[What is being asked] Would you transcribe the listing that follows, character for character, and omit its images?

[Records for this task]

◇ ◇ ◇

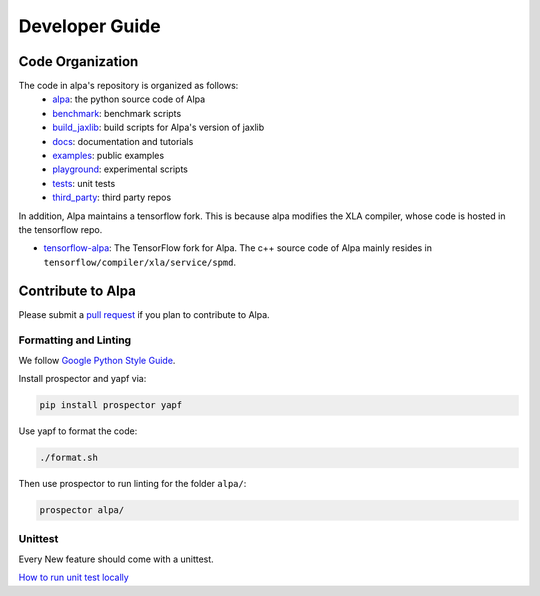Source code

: ===============
Developer Guide
===============

Code Organization
=================

The code in alpa's repository is organized as follows:
  - `alpa <https://github.com/alpa-projects/alpa/tree/main/alpa>`__: the python source code of Alpa
  - `benchmark <https://github.com/alpa-projects/alpa/tree/main/benchmark>`__: benchmark scripts
  - `build_jaxlib <https://github.com/alpa-projects/alpa/tree/main/build_jaxlib>`__: build scripts for Alpa's version of jaxlib
  - `docs <https://github.com/alpa-projects/alpa/tree/main/docs>`__: documentation and tutorials
  - `examples <https://github.com/alpa-projects/alpa/tree/main/examples>`__: public examples
  - `playground <https://github.com/alpa-projects/alpa/tree/main/playground>`__: experimental scripts
  - `tests <https://github.com/alpa-projects/alpa/tree/main/tests>`__: unit tests
  - `third_party <https://github.com/alpa-projects/alpa/tree/main/third_party>`__: third party repos

In addition, Alpa maintains a tensorflow fork. This is because alpa modifies the XLA compiler, whose code
is hosted in the tensorflow repo.

- `tensorflow-alpa <https://github.com/alpa-projects/tensorflow-alpa>`__: The TensorFlow fork for Alpa.
  The c++ source code of Alpa mainly resides in ``tensorflow/compiler/xla/service/spmd``.


Contribute to Alpa
==================
Please submit a `pull request <https://github.com/alpa-projects/alpa/compare>`__ if you plan to contribute to Alpa.

Formatting and Linting
----------------------
We follow `Google Python Style Guide <https://google.github.io/styleguide/pyguide.html>`__.

Install prospector and yapf via:

.. code-block:: bash

    pip install prospector yapf

Use yapf to format the code:

.. code-block:: bash

    ./format.sh

Then use prospector to run linting for the folder ``alpa/``:

.. code-block:: bash

    prospector alpa/

Unittest
--------
Every New feature should come with a unittest.

`How to run unit test locally <https://github.com/alpa-projects/alpa/tree/main/tests/README.md>`_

◇ ◇ ◇

[Task solution]
Source code

: ===============
Developer Guide
===============

Code Organization
=================

The code in alpa's repository is organized as follows:
  - `alpa <https://github.com/alpa-projects/alpa/tree/main/alpa>`__: the python source code of Alpa
  - `benchmark <https://github.com/alpa-projects/alpa/tree/main/benchmark>`__: benchmark scripts
  - `build_jaxlib <https://github.com/alpa-projects/alpa/tree/main/build_jaxlib>`__: build scripts for Alpa's version of jaxlib
  - `docs <https://github.com/alpa-projects/alpa/tree/main/docs>`__: documentation and tutorials
  - `examples <https://github.com/alpa-projects/alpa/tree/main/examples>`__: public examples
  - `playground <https://github.com/alpa-projects/alpa/tree/main/playground>`__: experimental scripts
  - `tests <https://github.com/alpa-projects/alpa/tree/main/tests>`__: unit tests
  - `third_party <https://github.com/alpa-projects/alpa/tree/main/third_party>`__: third party repos

In addition, Alpa maintains a tensorflow fork. This is because alpa modifies the XLA compiler, whose code
is hosted in the tensorflow repo.

- `tensorflow-alpa <https://github.com/alpa-projects/tensorflow-alpa>`__: The TensorFlow fork for Alpa.
  The c++ source code of Alpa mainly resides in ``tensorflow/compiler/xla/service/spmd``.


Contribute to Alpa
==================
Please submit a `pull request <https://github.com/alpa-projects/alpa/compare>`__ if you plan to contribute to Alpa.

Formatting and Linting
----------------------
We follow `Google Python Style Guide <https://google.github.io/styleguide/pyguide.html>`__.

Install prospector and yapf via:

.. code-block:: bash

    pip install prospector yapf

Use yapf to format the code:

.. code-block:: bash

    ./format.sh

Then use prospector to run linting for the folder ``alpa/``:

.. code-block:: bash

    prospector alpa/

Unittest
--------
Every New feature should come with a unittest.

`How to run unit test locally <https://github.com/alpa-projects/alpa/tree/main/tests/README.md>`_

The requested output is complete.